According to presidential spokesman, Bayo Onanuga, “Contrary to the strange view expressed by Senator Ningi, there was no way the Senate could have debated and passed N25trn budget that was not presented to the National Assembly.

“We don’t expect a ranking Senator to pay due attention to details before making wild claims. On the uncharitable claim that the 2024 budget was anti-North, we found Senator Ningi’s position too farfetched and unbecoming of a leader of his status.”

The Senators must be commended for handling the matter by using facts and figures to puncture the lies Ningi pounded in his BBC interview.

Partisanship, which has always been an issue, was set aside, even as the Northern Senators’ Forum openly dissociated itself from Ningi’s despicable behaviour.

However, I find the Senate President’s postulation that the allegation by Senator Ningi has damaged the reputation of the Red Chamber very laughable because it is either Senator Godswill Akpabio is playing to the gallery not to have known that the National Assembly has no reputation before the moral public not to talk about a reputation to be damaged.

Senator Agom Jarigbe’s observation suggests that the Senate could have done better in distributing constituency projects across the country, leaving much to be desired. The upper chamber also needs to abide by its own rules, as Ningi’s three-month suspension is a slap to the Cherish values of the rule of law and a mockery of the courts’ decisions in the Ovie Omo-Agege and Ali Ndume cases.

Therefore, the challenge before the National Assembly is to rise to the occasion by ensuring that it serves as the authentic voice of Nigerians instead of being an appendage of the Executive or other interests.

The Senate and the House of Representatives ought to be the people’s consciences, but this National Assembly differs from the People’s Assembly.
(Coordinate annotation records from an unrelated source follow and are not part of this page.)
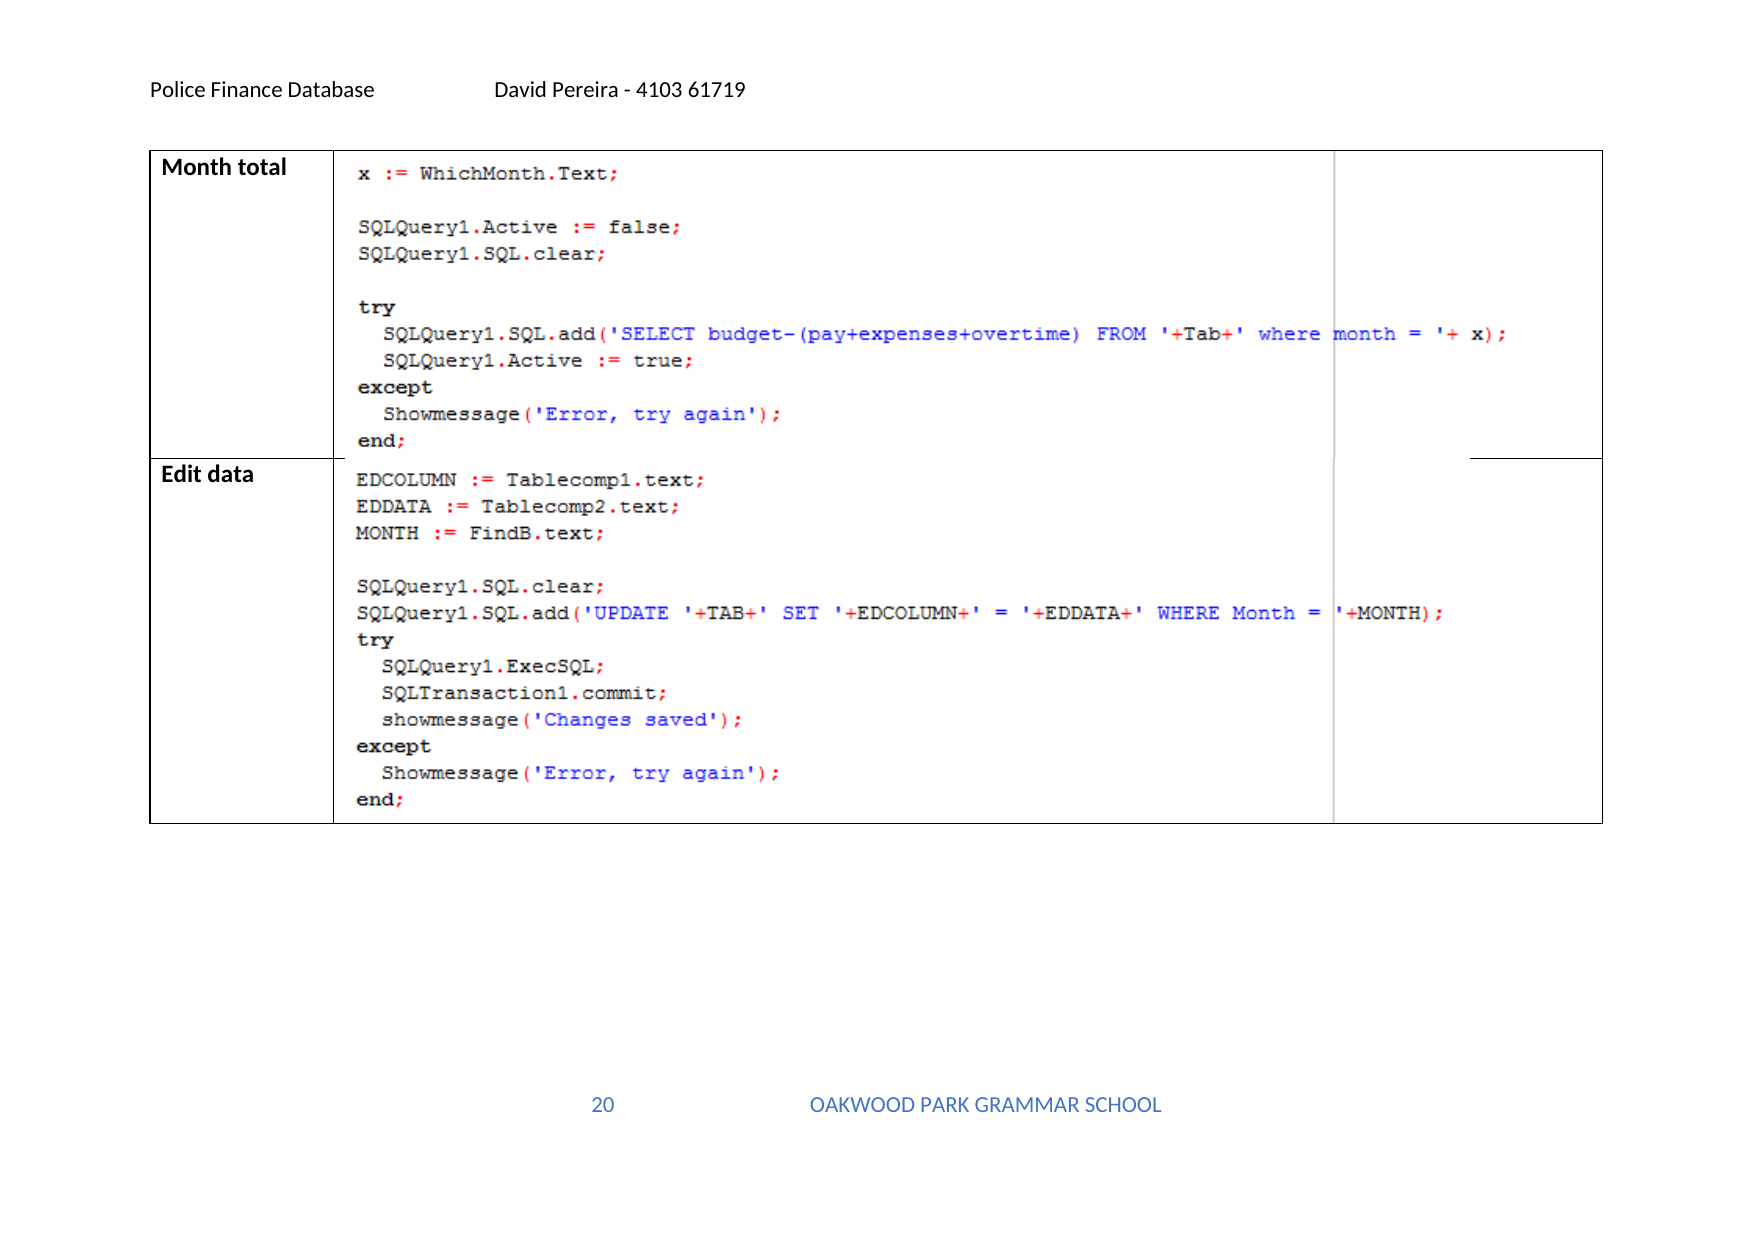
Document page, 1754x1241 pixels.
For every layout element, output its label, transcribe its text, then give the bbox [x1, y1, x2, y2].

table_cell Edit data [151, 459, 333, 823]
table_cell [334, 459, 344, 823]
table_cell [1471, 459, 1602, 823]
table_cell [334, 151, 344, 457]
table_cell [1509, 151, 1602, 457]
table_cell Month total [151, 151, 333, 457]
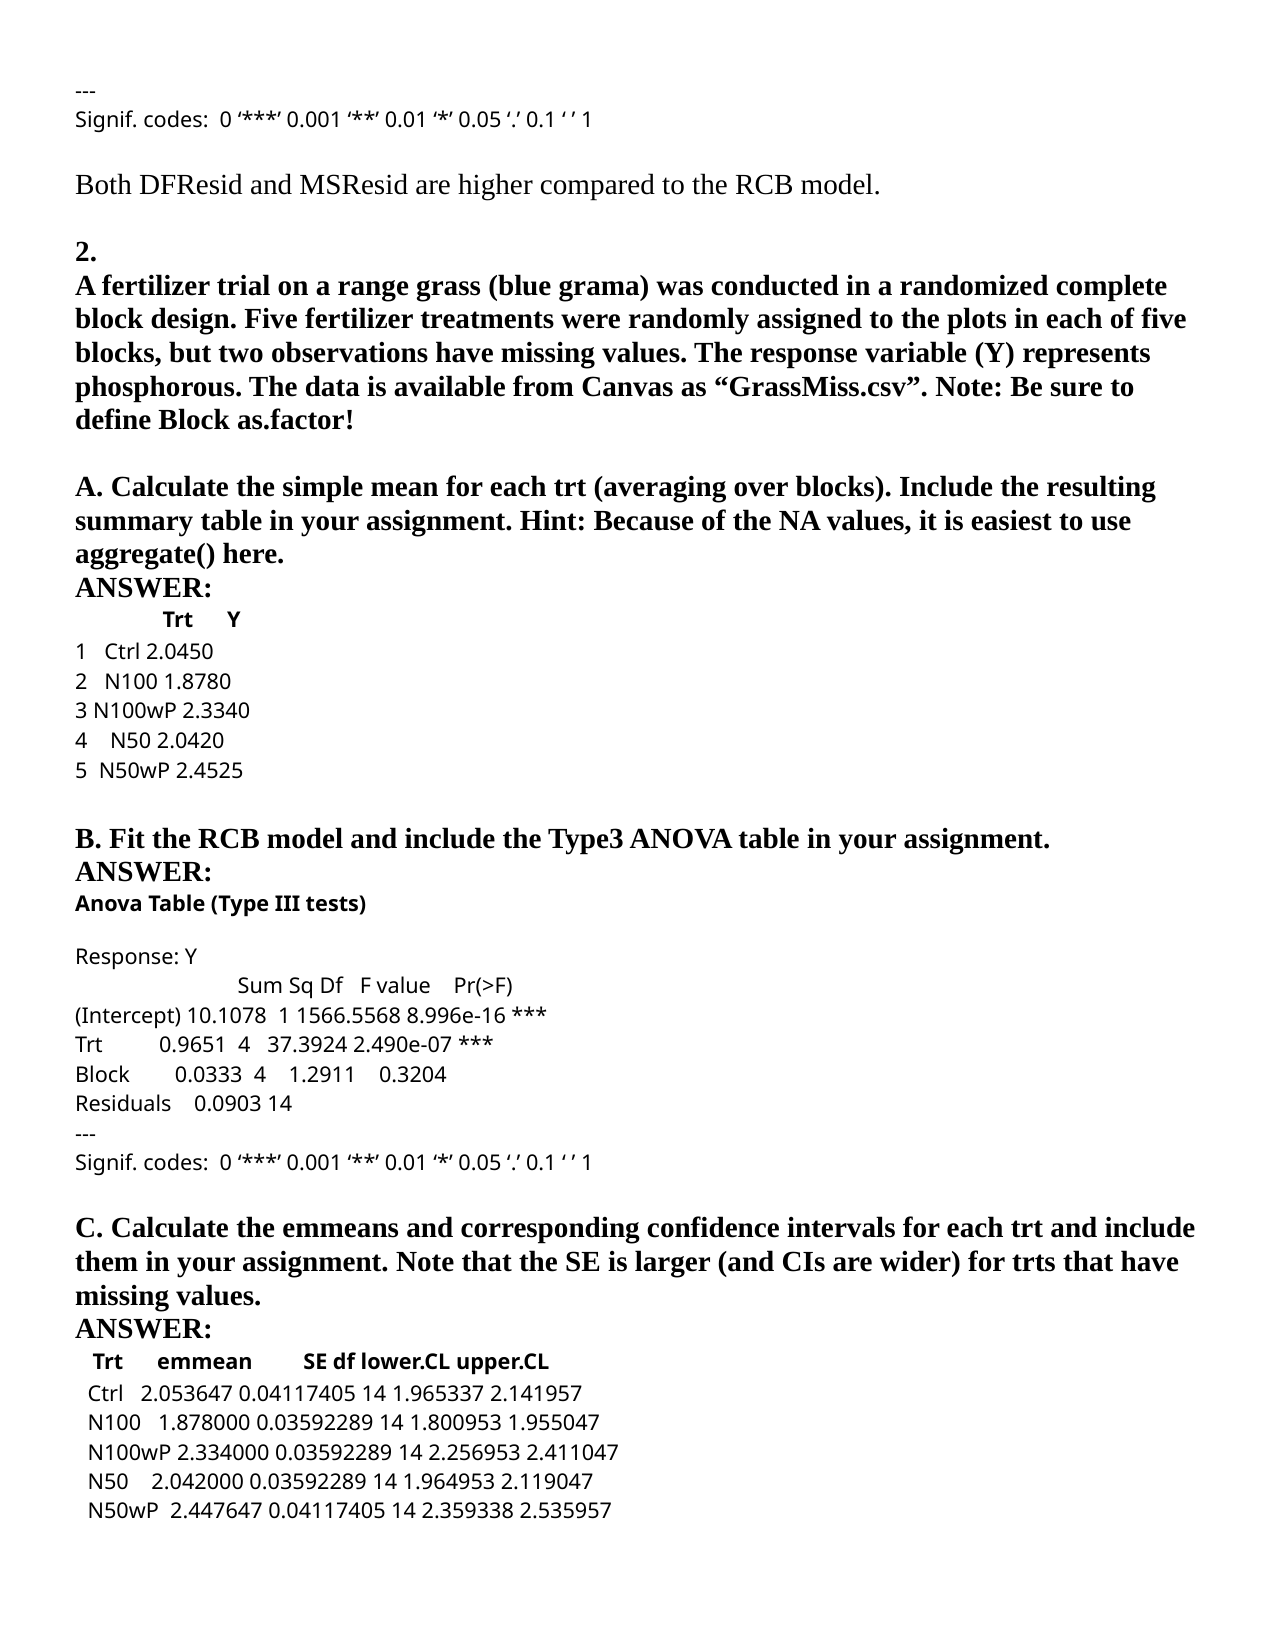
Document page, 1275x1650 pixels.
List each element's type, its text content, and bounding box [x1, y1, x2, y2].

text Residuals 0.0903 14 [75, 1089, 1200, 1118]
text 5 N50wP 2.4525 [75, 754, 1200, 787]
text (Intercept) 10.1078 1 1566.5568 8.996e-16 *** [75, 1000, 1200, 1030]
text 3 N100wP 2.3340 [75, 696, 1200, 725]
text aggregate() here. [75, 536, 1200, 570]
text A fertilizer trial on a range grass (blue grama) was conducted in a randomized complete [75, 268, 1200, 302]
text Both DFResid and MSResid are higher compared to the RCB model. [75, 167, 1200, 201]
text Sum Sq Df F value Pr(>F) [75, 971, 1200, 1000]
text 2. [75, 234, 1200, 268]
text blocks, but two observations have missing values. The response variable (Y) represents [75, 335, 1200, 369]
text C. Calculate the emmeans and corresponding confidence intervals for each trt and include [75, 1211, 1200, 1244]
text them in your assignment. Note that the SE is larger (and CIs are wider) for trts that have [75, 1244, 1200, 1278]
text 4 N50 2.0420 [75, 725, 1200, 754]
text --- [75, 1118, 1200, 1148]
text --- [75, 75, 1200, 104]
text 2 N100 1.8780 [75, 666, 1200, 696]
text A. Calculate the simple mean for each trt (averaging over blocks). Include the resulting [75, 469, 1200, 503]
text Anova Table (Type III tests) [75, 888, 1200, 918]
text define Block as.factor! [75, 402, 1200, 436]
text missing values. [75, 1278, 1200, 1311]
text B. Fit the RCB model and include the Type3 ANOVA table in your assignment. [75, 821, 1200, 854]
text N100wP 2.334000 0.03592289 14 2.256953 2.411047 [75, 1437, 1200, 1466]
text summary table in your assignment. Hint: Because of the NA values, it is easiest to use [75, 503, 1200, 536]
text 1 Ctrl 2.0450 [75, 637, 1200, 666]
text Trt Y [75, 603, 1200, 637]
text Ctrl 2.053647 0.04117405 14 1.965337 2.141957 [75, 1378, 1200, 1407]
text Block 0.0333 4 1.2911 0.3204 [75, 1059, 1200, 1089]
text N50wP 2.447647 0.04117405 14 2.359338 2.535957 [75, 1496, 1200, 1525]
text Trt emmean SE df lower.CL upper.CL [75, 1345, 1200, 1378]
text ANSWER: [75, 570, 1200, 603]
text ANSWER: [75, 854, 1200, 888]
text Trt 0.9651 4 37.3924 2.490e-07 *** [75, 1030, 1200, 1059]
text N50 2.042000 0.03592289 14 1.964953 2.119047 [75, 1466, 1200, 1496]
text phosphorous. The data is available from Canvas as “GrassMiss.csv”. Note: Be sure to [75, 369, 1200, 402]
text block design. Five fertilizer treatments were randomly assigned to the plots in each of five [75, 302, 1200, 335]
text Signif. codes: 0 ‘***’ 0.001 ‘**’ 0.01 ‘*’ 0.05 ‘.’ 0.1 ‘ ’ 1 [75, 104, 1200, 134]
text Signif. codes: 0 ‘***’ 0.001 ‘**’ 0.01 ‘*’ 0.05 ‘.’ 0.1 ‘ ’ 1 [75, 1148, 1200, 1177]
text Response: Y [75, 941, 1200, 971]
text ANSWER: [75, 1311, 1200, 1345]
text N100 1.878000 0.03592289 14 1.800953 1.955047 [75, 1407, 1200, 1437]
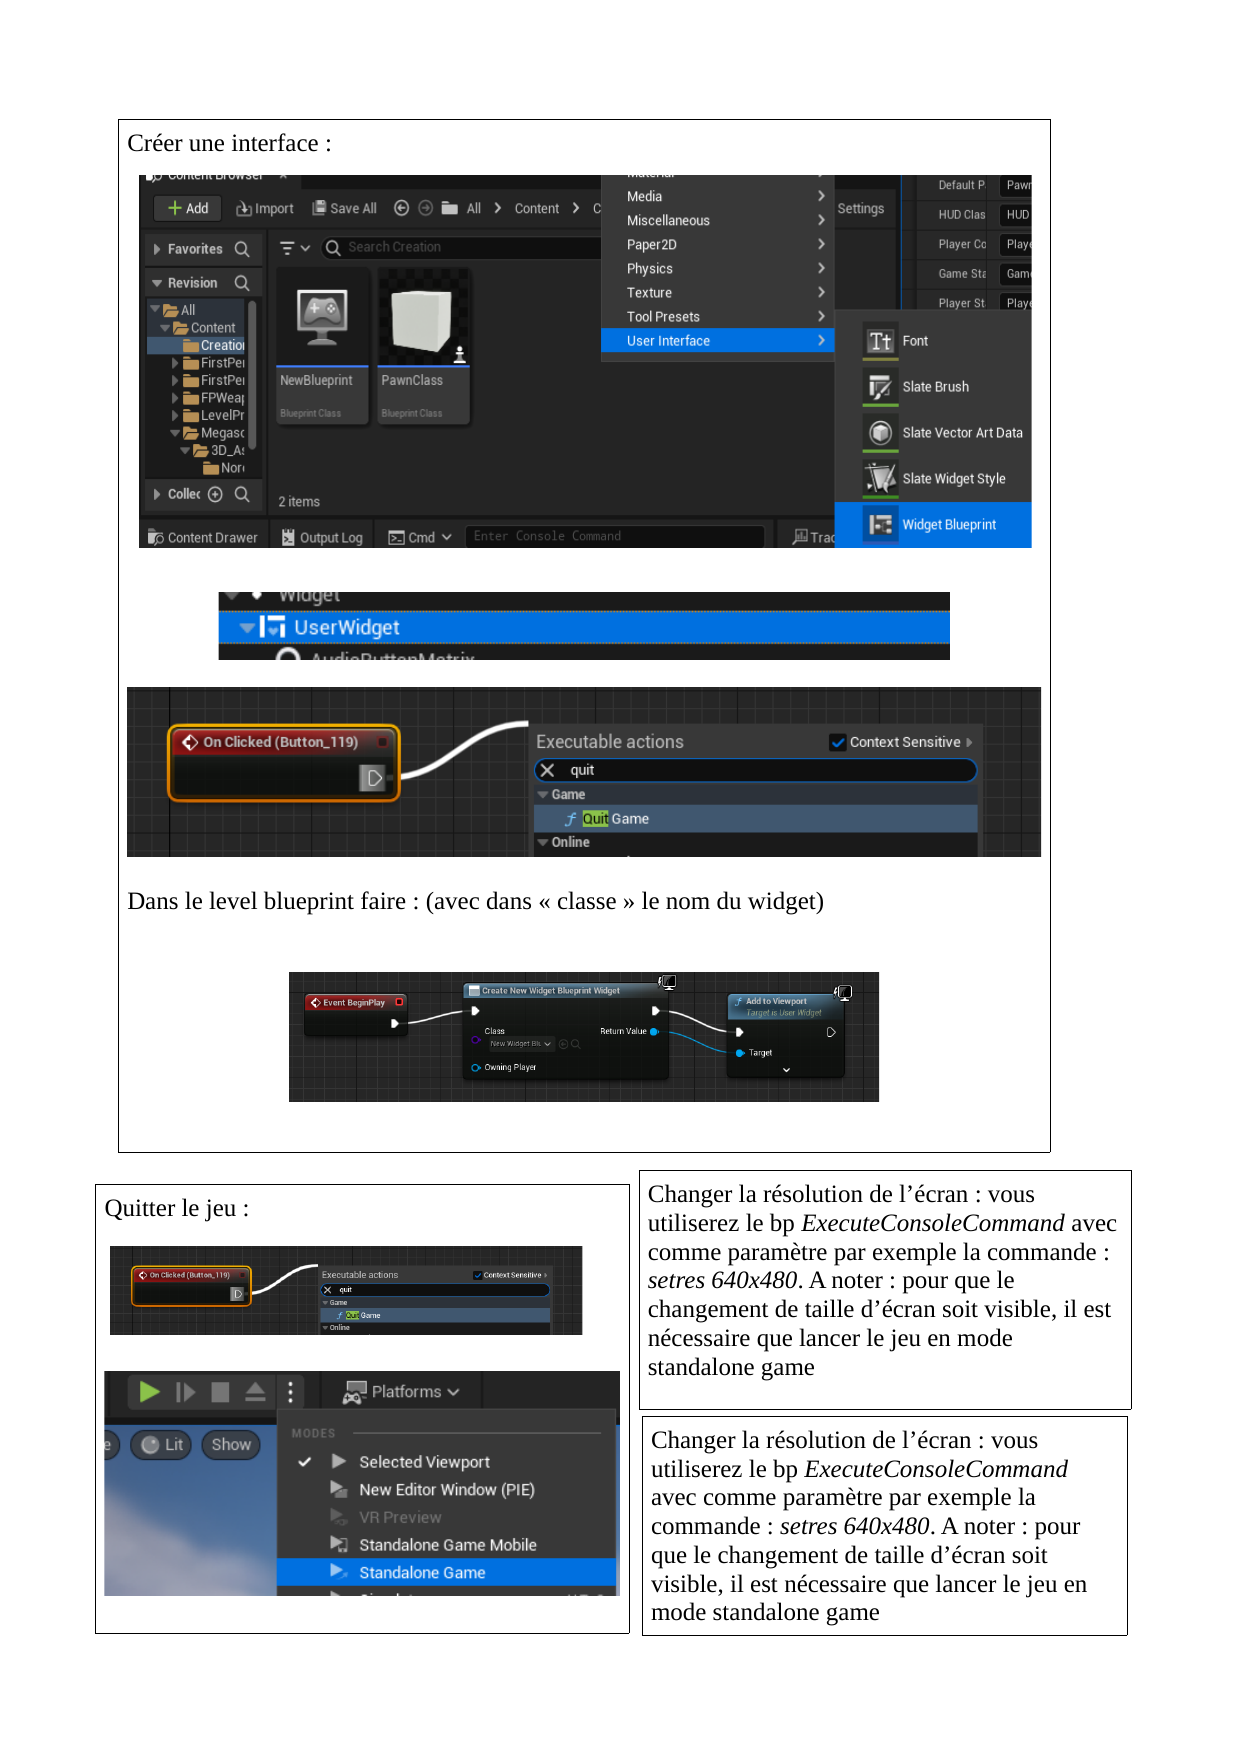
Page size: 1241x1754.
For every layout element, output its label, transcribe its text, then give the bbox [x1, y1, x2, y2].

picture [104, 1371, 620, 1596]
text Dans le level blueprint faire : (avec dans « classe » le nom du widget) [127, 886, 1041, 914]
picture [110, 1246, 583, 1335]
text Quitter le jeu : [104, 1193, 620, 1222]
text Créer une interface : [127, 128, 1041, 157]
picture [289, 972, 880, 1102]
picture [139, 175, 1032, 548]
picture [127, 687, 1042, 857]
picture [218, 592, 950, 660]
text Changer la résolution de l’écran : vous utiliserez le bp ExecuteConsoleCommand avec comme paramètre par exemple la commande : setres 640x480. A noter : pour que le changement de taille d’écran soit visible, il est nécessaire que lancer le jeu en mode standalone game [651, 1425, 1118, 1626]
text Changer la résolution de l’écran : vous utiliserez le bp ExecuteConsoleCommand avec comme paramètre par exemple la commande : setres 640x480. A noter : pour que le changement de taille d’écran soit visible, il est nécessaire que lancer le jeu en mode standalone game [648, 1179, 1122, 1380]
Rather, it is an Assembly of characters that send prayers to their email boxes while the people ask them to bear with the excruciating economic situation.

The Senate should arrest this unfortunate retrogression to indecency and rebrand itself by working truly for the people instead of continuing to reel in the culture of impunity, corruption, and lawlessness that seems to have become its second address.

The Senator Godswill Akpabio-led National Assembly must not eat the bone that was given her to keep, as they were not elected to enjoy themselves on behalf of poor Nigerians.


Umohinyang, a Public Affairs Analyst, wrote from Abuja.